Given passage:
● ● ● ● ● ● ●

LinearSolver.h

/**<!-------------------------------------------------------------------->
   @class  LinearSolver
   @author Travis Fischer (fisch0920@gmail.com)
   @date   Spring 2009
   
   @brief
      Wrapper around UMFPack for efficiently solving sparse linear systems of 
   the standard form Ax=b, including a cache of the factorization of A=LU such 
   that repeated invocations of solving Ax=b with the same A=LU can be 
   performed in nearly linear time by back-substitution of LUx=b.
   
   @note for more info on UMFPack (the internal linear solver), see 
      http://www.cise.ufl.edu/research/sparse/umfpack
   <!-------------------------------------------------------------------->**/

#ifndef LINEAR_SOLVER_H_
#define LINEAR_SOLVER_H_

#include "SparseMatrix.h"

/**
 * @brief
 *    Underlying data encapsulating UMFPack LU decomposition of a sparse 
 * matrix A, used internally by LinearSolver (you should not need to touch 
 * this)
 */
struct LinearData {
   int     n;
   int     nElements;
   
   int    *Ap;
   int    *Ai;
   double *Ax;
   
   void   *symbolic;
   void   *numeric;
   
   inline LinearData()
      : n(0), nElements(0), Ap(NULL), Ai(NULL), Ax(NULL), 
        symbolic(NULL), numeric(NULL)

● ● ● ● ● ● ●

Items from a dataset
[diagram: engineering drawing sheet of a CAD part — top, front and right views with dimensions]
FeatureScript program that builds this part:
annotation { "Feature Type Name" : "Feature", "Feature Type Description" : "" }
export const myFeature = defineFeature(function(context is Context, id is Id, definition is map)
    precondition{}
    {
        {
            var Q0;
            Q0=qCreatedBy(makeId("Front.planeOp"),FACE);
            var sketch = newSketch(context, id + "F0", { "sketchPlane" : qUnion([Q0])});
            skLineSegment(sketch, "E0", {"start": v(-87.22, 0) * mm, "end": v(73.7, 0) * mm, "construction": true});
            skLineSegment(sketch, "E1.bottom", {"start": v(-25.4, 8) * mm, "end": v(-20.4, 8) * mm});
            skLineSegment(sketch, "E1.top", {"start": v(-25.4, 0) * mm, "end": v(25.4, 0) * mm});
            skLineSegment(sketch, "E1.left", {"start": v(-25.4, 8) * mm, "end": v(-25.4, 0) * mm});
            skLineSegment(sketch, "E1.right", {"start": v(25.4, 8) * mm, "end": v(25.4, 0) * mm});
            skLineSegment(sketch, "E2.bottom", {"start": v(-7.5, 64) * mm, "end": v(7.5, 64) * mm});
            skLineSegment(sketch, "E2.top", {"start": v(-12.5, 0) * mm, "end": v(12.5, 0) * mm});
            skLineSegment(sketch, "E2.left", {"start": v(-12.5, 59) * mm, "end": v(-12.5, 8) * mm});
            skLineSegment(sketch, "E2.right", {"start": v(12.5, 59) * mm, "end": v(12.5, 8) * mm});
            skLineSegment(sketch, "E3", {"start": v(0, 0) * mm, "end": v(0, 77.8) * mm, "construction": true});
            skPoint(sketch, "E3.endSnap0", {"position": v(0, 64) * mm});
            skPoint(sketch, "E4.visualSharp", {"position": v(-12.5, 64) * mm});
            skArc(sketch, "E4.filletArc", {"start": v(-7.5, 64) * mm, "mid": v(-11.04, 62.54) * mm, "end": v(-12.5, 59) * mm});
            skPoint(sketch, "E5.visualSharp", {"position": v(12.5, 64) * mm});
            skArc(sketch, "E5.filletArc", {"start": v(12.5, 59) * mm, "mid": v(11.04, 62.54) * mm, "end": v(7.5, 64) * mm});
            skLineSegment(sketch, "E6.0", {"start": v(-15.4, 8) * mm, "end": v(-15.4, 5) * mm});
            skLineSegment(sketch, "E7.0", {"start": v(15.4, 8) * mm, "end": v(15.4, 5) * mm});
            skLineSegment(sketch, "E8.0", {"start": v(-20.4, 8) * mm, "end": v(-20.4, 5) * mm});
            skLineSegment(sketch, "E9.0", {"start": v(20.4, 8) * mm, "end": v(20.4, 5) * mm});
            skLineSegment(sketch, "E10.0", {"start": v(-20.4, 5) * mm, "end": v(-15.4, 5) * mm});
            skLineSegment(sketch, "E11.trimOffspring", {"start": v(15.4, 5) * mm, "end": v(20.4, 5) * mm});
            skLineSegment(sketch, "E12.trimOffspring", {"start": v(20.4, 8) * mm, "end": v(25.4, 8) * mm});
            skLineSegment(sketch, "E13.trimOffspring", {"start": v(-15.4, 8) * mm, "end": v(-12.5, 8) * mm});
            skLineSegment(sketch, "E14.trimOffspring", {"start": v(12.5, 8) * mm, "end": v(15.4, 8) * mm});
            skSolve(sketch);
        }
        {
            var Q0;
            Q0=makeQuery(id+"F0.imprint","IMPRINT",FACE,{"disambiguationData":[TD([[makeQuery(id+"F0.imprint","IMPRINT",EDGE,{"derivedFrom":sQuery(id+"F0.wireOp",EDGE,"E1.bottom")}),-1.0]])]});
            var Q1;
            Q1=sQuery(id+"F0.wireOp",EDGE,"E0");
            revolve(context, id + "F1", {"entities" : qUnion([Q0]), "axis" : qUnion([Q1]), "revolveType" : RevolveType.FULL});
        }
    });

● ● ● ● ● ● ●

Direction 1: In the LinearSolver header, copy the text from "LinearSolver.h" to "back-substitution of LUx=b.".
Direction 2: According to the LinearSolver header, how are repeated solves of Ax=b with the same A=LU performed in nearly linear time?

Complete response 1:
LinearSolver.h

/**<!-------------------------------------------------------------------->
   @class  LinearSolver
   @author Travis Fischer (fisch0920@gmail.com)
   @date   Spring 2009
   
   @brief
      Wrapper around UMFPack for efficiently solving sparse linear systems of 
   the standard form Ax=b, including a cache of the factorization of A=LU such 
   that repeated invocations of solving Ax=b with the same A=LU can be 
   performed in nearly linear time by back-substitution of LUx=b.

Complete response 2: By back-substitution of LUx=b, using the cached factorization of A=LU.